As a 10 year old Alex Chivescu (Collin MacKechnie) was so proud of his mum Ileana (Kim Delaney), having immigrated from Romania and after being left a single mum she not only raised him on her own but also studied and got a PhD. It inspired Alex to do the same, setting his aims high as he promises his mum that one day he will go to Harvard. But life takes a turn for a worse when a car accident leaves Ileana with a head injury making day to day living difficult with her medication not only having side effects including making it hard for her to work like she did. For Alex it leads to major changes as he ends up in and out of care homes when ever his mum stops her medication and ends up back in hospital, That us until at the age of 16 Alex (Jared Abrahamson) has enough of the disruption and decides to take control of his life by seeking emancipation and a new family who can provide him with the stability he needs to achieve his goals.

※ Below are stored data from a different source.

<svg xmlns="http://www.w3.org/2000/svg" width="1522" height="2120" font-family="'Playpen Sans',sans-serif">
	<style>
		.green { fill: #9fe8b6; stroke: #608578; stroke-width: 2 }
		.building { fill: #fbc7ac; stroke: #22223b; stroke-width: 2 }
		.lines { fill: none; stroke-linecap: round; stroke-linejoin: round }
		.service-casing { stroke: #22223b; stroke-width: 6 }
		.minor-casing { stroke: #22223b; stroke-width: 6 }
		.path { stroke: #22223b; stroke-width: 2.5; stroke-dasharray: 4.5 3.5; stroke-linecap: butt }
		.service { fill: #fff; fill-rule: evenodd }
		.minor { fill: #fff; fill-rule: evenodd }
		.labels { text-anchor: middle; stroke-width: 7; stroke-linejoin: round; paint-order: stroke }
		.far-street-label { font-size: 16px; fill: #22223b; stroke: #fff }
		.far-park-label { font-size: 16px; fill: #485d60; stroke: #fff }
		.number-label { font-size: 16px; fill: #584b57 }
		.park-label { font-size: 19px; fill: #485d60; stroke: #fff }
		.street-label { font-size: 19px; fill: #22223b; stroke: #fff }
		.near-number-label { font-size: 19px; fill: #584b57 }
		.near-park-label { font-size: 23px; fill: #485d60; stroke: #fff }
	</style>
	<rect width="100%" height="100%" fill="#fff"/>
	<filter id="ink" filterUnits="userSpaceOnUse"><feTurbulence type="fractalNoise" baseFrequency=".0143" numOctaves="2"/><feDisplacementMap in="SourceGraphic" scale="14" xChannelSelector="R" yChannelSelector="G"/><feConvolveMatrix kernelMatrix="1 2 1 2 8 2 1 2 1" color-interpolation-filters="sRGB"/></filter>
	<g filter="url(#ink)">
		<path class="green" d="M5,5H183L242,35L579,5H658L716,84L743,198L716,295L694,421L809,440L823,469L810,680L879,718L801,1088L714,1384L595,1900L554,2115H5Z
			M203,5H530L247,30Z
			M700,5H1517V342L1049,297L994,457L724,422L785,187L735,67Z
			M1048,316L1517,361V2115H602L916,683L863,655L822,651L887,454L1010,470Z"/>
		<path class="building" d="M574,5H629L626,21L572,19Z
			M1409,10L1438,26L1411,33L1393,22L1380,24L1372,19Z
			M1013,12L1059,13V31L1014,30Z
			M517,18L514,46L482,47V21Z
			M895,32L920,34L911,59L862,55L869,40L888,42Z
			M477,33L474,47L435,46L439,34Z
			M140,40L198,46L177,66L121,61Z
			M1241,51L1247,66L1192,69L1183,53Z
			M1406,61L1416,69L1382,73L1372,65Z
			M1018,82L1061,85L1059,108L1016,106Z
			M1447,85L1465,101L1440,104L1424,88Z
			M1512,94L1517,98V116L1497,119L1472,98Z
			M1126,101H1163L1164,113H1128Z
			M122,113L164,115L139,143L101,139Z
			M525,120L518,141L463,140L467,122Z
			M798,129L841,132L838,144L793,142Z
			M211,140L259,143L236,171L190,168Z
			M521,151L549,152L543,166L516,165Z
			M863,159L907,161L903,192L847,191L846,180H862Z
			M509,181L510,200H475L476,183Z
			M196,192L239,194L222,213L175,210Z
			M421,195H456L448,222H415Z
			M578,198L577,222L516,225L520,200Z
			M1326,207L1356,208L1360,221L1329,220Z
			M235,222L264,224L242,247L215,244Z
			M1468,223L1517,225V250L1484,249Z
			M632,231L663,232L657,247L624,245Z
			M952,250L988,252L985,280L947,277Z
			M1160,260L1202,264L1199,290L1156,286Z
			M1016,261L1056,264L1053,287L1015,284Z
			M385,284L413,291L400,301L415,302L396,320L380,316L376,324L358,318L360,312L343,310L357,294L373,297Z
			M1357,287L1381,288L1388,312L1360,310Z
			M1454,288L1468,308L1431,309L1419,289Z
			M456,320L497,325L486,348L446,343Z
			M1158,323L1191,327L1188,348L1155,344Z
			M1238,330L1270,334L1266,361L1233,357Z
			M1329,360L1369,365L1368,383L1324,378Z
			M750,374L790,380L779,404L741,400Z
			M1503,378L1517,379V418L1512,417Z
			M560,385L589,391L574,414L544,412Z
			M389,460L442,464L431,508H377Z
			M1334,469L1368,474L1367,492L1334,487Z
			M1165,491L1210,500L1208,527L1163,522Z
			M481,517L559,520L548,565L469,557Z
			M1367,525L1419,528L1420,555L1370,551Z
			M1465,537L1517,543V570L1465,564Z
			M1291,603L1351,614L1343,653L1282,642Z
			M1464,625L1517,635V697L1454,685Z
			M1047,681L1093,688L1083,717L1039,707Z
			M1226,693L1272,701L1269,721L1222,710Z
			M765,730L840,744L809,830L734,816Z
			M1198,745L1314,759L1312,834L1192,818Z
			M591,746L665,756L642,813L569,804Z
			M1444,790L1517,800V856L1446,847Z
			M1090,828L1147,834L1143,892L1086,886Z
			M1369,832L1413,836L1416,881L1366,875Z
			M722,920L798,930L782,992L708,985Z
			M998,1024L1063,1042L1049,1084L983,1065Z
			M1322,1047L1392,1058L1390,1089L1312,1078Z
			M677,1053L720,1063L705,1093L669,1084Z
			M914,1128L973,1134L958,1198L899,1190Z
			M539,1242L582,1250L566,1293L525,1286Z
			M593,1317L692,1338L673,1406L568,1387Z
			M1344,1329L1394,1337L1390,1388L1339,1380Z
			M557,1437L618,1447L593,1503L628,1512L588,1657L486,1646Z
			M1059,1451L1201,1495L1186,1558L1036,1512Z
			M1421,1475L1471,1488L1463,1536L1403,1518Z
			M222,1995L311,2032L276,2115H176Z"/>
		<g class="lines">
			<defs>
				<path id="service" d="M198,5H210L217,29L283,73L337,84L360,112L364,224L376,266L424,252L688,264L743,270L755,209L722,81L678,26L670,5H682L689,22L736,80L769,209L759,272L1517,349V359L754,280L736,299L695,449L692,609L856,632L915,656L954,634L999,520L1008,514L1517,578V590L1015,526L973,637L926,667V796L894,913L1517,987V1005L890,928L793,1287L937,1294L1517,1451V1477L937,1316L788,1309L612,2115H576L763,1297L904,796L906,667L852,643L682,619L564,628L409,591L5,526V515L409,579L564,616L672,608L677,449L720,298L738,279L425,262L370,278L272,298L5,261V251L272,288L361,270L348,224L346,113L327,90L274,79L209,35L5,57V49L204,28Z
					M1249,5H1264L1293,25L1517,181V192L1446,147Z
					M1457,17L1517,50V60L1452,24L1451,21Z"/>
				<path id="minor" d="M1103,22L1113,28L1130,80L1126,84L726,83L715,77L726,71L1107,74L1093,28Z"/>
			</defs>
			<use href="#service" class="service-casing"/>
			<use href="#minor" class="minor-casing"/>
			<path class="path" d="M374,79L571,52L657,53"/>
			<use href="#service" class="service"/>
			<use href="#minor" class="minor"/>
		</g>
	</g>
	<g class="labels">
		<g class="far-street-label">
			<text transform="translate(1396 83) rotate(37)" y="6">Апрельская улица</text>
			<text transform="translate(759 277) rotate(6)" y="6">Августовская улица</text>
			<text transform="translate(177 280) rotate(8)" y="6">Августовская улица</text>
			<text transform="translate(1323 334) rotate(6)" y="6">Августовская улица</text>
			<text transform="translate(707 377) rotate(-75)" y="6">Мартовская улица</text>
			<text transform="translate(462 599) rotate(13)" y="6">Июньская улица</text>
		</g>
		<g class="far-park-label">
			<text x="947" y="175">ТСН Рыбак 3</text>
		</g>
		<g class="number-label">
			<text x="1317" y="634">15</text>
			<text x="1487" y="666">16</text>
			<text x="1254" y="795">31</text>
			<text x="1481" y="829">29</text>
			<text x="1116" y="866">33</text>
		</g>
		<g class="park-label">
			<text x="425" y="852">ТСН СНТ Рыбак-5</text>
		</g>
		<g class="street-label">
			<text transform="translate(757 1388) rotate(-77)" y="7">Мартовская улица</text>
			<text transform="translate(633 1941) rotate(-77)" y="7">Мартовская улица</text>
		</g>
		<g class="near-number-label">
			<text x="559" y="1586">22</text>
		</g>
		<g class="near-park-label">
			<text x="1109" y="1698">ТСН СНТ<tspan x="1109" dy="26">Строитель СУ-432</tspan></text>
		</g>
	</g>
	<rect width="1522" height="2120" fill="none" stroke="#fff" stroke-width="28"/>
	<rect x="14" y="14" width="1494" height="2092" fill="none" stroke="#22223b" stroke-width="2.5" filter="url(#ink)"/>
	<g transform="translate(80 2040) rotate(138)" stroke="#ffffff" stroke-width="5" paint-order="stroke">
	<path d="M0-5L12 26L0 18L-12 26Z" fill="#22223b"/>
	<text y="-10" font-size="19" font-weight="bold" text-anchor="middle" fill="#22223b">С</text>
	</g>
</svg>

I will be the first to admit that many made for TV movies are poor and often are too sentimentally cloying but occasionally you watch one which ends up feeling special, which manages to touch you in a way you didn't anticipate. That brings me to "Finding a Family" a true story movie shown on the Hallmark Channel which is one of those special movies which touches you in a way you didn't expect. In truth "Finding a Family" has all those elements you expect from a movie shown on the Hallmark Channel, it is wholesome with no offensive language or real violence and is full of nice people who are often kind. But the story of young Alex and his difficult upbringing is compelling, touching and strangely inspirational making it different to the norm.
Now that synopsis for "Finding a Family" basically covers just the first half because this is a movie of two stories revolving around Alex aiming for Harvard and how his difficult teenage years affected him with both stories ending up compelling. This first half as we watch Alex's difficult childhood ending up in care every time his mother stops her medication is both painful and touching as we really get to feel for him and also his mother. It is incredibly well balanced because it would be easy for Ileana to be portrayed as a villain as poor Alex suffers from her bouts of depression but we sympathise with her as much as Alex because it is not her fault, her clouded and muddled mind causing her to make the wrong choice every time to stop taking her medication. And all this eventually leads to Alex having enough and deciding his only chance of escape and to make something of himself is to seek legal emancipation, a scene in itself which is touching.
Yet this emotional and troubled start is only half the story as the second half of "Finding a Family" focuses on Alex's story and battles following emancipation at 16 and finding himself in a children's home. Without going into detail what we watch is Alex's battle to keep his promise that one day he will go to Harvard and how having to be resilient forces himself to shield himself from relying on others. We see how it changes him and how when a family who want to help him try and get close he can't handle it because he had never had that sort of relationship with others.
Now the thing is that in many ways "Finding a Family" is a typical Hallmark movie with it feeling slightly unreal despite being based on a true story as there is no swearing or real violence and everyone seeming to be nice. But there is something about the way it comes across, the use of a narration as we hear a 16 year old Alex recount his early years and the story which makes it compelling and touching for the right reasons. So okay if you are not a fan of TV movies it would be easy to criticize it but for those who do enjoy them this is one that is a bit more special than the norm.
What this all boils down to is that "Finding a Family" whilst typical of many Hallmark Channel movies does have that something extra to make it stand out from the crowd. It touches you in a way you don't expect and quickly gets you interested by the touching story of Alex and his troubled teenage years.